DATA FOR ANALYSIS:
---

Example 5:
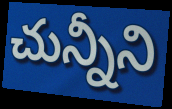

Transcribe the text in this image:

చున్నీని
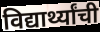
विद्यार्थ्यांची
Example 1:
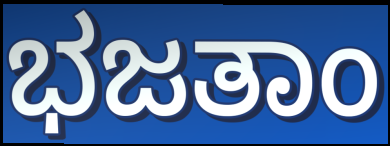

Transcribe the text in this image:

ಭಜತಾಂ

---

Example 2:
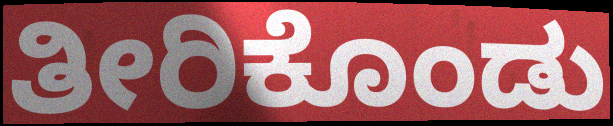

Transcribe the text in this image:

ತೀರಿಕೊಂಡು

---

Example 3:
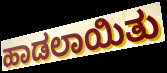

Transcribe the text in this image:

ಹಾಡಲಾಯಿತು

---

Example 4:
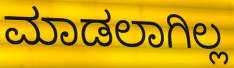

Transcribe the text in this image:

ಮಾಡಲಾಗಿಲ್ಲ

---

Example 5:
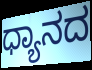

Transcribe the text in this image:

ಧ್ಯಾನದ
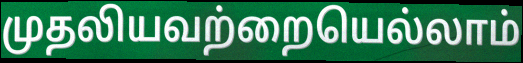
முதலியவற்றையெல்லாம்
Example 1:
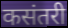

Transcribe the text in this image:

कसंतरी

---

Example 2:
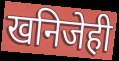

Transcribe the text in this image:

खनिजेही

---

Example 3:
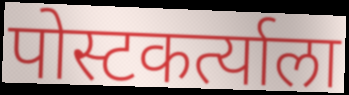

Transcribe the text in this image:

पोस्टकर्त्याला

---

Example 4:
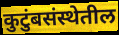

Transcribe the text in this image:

WHAT TO WORK ON: For the entries above, return an exact copy that omits the images.

SOLUTION TO THIS PROBLEM:
---

Example 5:

Transcribe the text in this image:

చున్నీని
विद्यार्थ्यांची
Example 1:

Transcribe the text in this image:

ಭಜತಾಂ

---

Example 2:

Transcribe the text in this image:

ತೀರಿಕೊಂಡು

---

Example 3:

Transcribe the text in this image:

ಹಾಡಲಾಯಿತು

---

Example 4:

Transcribe the text in this image:

ಮಾಡಲಾಗಿಲ್ಲ

---

Example 5:

Transcribe the text in this image:

ಧ್ಯಾನದ
முதலியவற்றையெல்லாம்
Example 1:

Transcribe the text in this image:

कसंतरी

---

Example 2:

Transcribe the text in this image:

खनिजेही

---

Example 3:

Transcribe the text in this image:

पोस्टकर्त्याला

---

Example 4:

Transcribe the text in this image:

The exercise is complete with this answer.